“Odo Yakuza Tokyo”, dans le cercle restreint de mafieux tokyoïtes
Le photographe belge Anton Kusters a eu un accès privilégié aux évènements routiniers d'un clan de yakuza dirigé par un certain Souichirou.

© Anton Kusters
L’ouvrage Odo Yakuza Tokyo d’Anton Kusters, plonge le lecteur dans le quotidien de ceux considérés comme les membres les plus redoutés de la société japonaise. Le photographe, qui vit entre la Belgique et Tokyo, s’est intéressé à ce sujet après avoir croisé des yakuza à de nombreuses reprises dans les rues ou dans les bars de la capitale japonaise où son frère est installé. Intrigué, et surtout conscient de n’en savoir que très peu sur eux, Anton Kusters décide, en 2009, de débuter un travail photographique qui leur est consacré.
Il prend alors contact, par le biais d’un fixeur, avec un des patrons d’un clan yakuza, Souichirou. S’en suivent dix mois de négociations afin de pouvoir créer une série que le photographe imagine davantage comme une oeuvre documentaire, prolongée ensuite d’une exposition et d’un livre, que comme un travail de photojournalisme.
« Au cours de ces réunions, j’ai parlé de mes intentions de regarder, d’écouter et d’essayer de comprendre la culture japonaise, et par extension le yakuza, sans jugement préalable », nous explique Anton Kusters, qui finit par voir sa proposition acceptée. « Je pense qu’ils m’ont laissé photographier parce que j’ai exposé clairement mes intentions et probablement aussi parce qu’en tant qu’étranger je verrais les choses d’une manière différente. »
Un travail jamais censuré
Les yakuza préviennent le photographe à chaque fois qu’ils se rassemblent : lors de réunions privées dans des onsen, pour des funérailles ou encore des camps d’entraînement secrets. Il peut alors rester à leurs côtés 24 heures sur 24 et sept jours sur sept. Anton Kusters documente ces instants autant que possible. « Tout le monde a presque immédiatement oublié que j’étais là et, tant que je n’intervenais pas socialement, je pouvais tout photographier. »
Sur proposition du photographe et afin de construire une relation de confiance, chaque cliché est ensuite scruté par le clan qui pouvait, sans se justifier, opposer un droit de véto et demander la suppression des images.
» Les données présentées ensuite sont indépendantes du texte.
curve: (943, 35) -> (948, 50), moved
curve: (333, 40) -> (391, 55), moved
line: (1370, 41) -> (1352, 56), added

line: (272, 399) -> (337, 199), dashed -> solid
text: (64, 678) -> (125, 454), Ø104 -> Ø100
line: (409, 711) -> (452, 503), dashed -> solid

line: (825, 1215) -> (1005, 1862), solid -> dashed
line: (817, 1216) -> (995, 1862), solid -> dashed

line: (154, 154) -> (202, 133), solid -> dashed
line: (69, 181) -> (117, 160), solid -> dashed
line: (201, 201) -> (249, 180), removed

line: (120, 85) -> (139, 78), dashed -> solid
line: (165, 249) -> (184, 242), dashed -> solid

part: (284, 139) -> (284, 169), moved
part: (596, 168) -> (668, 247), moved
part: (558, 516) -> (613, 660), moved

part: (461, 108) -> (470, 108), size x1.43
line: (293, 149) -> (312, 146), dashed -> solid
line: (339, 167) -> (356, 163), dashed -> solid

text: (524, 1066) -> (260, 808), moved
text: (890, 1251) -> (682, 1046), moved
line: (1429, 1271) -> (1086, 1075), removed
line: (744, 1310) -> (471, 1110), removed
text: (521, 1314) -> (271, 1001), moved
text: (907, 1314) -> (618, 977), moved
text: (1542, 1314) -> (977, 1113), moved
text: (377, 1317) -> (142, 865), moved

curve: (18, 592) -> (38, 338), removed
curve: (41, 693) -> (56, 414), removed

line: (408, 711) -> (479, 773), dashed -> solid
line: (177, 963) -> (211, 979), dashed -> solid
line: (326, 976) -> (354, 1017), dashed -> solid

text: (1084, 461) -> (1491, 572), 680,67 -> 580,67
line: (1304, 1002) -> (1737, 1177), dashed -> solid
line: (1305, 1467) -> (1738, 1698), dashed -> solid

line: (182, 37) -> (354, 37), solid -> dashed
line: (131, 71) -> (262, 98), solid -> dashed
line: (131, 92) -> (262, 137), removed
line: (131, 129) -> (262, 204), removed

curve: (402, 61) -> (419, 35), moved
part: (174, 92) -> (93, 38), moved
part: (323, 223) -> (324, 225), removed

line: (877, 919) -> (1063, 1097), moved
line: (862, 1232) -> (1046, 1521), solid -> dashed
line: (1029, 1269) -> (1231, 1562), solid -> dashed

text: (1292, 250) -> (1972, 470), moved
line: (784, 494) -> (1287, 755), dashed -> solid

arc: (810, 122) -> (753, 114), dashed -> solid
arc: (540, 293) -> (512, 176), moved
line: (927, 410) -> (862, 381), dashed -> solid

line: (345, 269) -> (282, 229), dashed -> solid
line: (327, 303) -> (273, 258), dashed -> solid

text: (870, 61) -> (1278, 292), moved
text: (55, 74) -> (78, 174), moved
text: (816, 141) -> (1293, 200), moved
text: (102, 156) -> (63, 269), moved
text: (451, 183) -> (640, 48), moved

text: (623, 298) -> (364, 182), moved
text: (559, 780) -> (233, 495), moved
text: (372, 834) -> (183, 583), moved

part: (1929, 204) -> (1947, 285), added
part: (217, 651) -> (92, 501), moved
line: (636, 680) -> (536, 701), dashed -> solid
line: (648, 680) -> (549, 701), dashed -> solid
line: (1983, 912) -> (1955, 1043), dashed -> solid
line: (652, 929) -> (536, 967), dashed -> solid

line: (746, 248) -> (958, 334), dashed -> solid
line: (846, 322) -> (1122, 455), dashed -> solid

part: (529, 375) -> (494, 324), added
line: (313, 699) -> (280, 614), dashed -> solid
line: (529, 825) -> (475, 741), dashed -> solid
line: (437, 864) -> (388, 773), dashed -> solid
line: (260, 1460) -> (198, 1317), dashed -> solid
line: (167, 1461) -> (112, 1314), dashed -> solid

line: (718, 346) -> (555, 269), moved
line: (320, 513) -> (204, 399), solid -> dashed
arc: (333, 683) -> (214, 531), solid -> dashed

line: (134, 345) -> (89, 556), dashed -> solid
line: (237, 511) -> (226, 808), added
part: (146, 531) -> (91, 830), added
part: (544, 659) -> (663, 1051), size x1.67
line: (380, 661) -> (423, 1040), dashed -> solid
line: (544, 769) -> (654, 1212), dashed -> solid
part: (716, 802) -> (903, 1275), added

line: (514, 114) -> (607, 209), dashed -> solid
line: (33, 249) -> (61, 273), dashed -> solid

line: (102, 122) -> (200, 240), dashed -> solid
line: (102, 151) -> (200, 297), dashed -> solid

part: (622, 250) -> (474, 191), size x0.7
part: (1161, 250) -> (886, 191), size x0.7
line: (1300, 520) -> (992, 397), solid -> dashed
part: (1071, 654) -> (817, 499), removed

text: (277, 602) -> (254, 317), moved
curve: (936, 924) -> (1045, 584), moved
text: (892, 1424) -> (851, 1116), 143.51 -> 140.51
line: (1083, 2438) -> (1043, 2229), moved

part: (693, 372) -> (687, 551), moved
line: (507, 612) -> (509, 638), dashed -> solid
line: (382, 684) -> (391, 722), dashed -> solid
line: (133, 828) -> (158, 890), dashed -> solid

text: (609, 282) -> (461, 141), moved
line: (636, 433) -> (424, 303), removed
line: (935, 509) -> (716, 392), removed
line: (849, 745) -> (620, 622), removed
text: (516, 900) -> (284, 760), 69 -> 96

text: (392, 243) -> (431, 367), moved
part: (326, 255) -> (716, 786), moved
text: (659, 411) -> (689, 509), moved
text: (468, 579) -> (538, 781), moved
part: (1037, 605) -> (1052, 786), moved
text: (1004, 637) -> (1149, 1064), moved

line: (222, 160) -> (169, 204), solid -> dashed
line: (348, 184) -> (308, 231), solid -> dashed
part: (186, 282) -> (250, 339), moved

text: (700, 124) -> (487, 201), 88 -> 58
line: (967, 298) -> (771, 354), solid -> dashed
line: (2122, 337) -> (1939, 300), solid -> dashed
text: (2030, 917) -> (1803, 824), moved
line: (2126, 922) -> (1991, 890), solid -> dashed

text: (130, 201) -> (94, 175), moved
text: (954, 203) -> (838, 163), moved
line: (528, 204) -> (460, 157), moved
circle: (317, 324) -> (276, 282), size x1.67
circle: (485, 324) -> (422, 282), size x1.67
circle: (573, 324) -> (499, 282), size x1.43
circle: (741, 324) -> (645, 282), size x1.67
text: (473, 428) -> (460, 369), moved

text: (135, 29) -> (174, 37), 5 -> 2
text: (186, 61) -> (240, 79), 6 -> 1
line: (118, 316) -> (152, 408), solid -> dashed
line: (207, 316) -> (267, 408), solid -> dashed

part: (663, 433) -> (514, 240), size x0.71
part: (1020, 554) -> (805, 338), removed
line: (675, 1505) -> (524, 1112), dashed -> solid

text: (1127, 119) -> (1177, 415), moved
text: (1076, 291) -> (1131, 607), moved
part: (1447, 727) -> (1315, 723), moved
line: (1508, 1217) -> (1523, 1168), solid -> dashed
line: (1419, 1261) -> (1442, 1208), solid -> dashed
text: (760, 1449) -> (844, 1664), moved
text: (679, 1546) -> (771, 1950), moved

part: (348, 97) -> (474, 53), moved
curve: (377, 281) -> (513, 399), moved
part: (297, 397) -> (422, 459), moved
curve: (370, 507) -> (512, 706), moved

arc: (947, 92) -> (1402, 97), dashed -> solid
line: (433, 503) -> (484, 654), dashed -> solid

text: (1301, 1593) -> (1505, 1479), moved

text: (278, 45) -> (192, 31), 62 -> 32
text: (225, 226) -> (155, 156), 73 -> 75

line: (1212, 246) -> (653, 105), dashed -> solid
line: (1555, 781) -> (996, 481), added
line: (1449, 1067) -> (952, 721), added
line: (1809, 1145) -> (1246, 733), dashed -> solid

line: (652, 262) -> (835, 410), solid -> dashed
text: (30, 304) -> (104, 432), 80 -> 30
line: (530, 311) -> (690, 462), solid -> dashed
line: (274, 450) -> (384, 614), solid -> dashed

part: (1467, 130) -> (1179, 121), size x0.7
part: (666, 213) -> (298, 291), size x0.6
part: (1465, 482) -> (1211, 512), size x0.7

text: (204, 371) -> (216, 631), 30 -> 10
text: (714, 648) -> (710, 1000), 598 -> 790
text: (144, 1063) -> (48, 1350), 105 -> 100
Ce qui n’est jamais arrivé, même si sur certaines, des membres sont tout à fait reconnaissables. « Pour les yakuza, il est très important d’être perçu comme un membre éminent de la société. Ils n’aiment pas donner l’impression de vouloir se cacher, voilà pourquoi ils se montrent ouvertement dans la rue », explique le photographe.
Dès qu’il séjourne dans l’archipel, Anton Kusters a un nouveau rituel : aller voir Souichirou. « Cela me permet de lui rendre hommage et de lui faire savoir que je suis là. Nous prenons une bière et parlons de la vie pendant un court laps de temps, puis nous reprenons chacun notre quotidien. »
Odo Yakuza Tokyo (2011), un livre de photographies par Anton Kusters autopublié chez Zabrozas.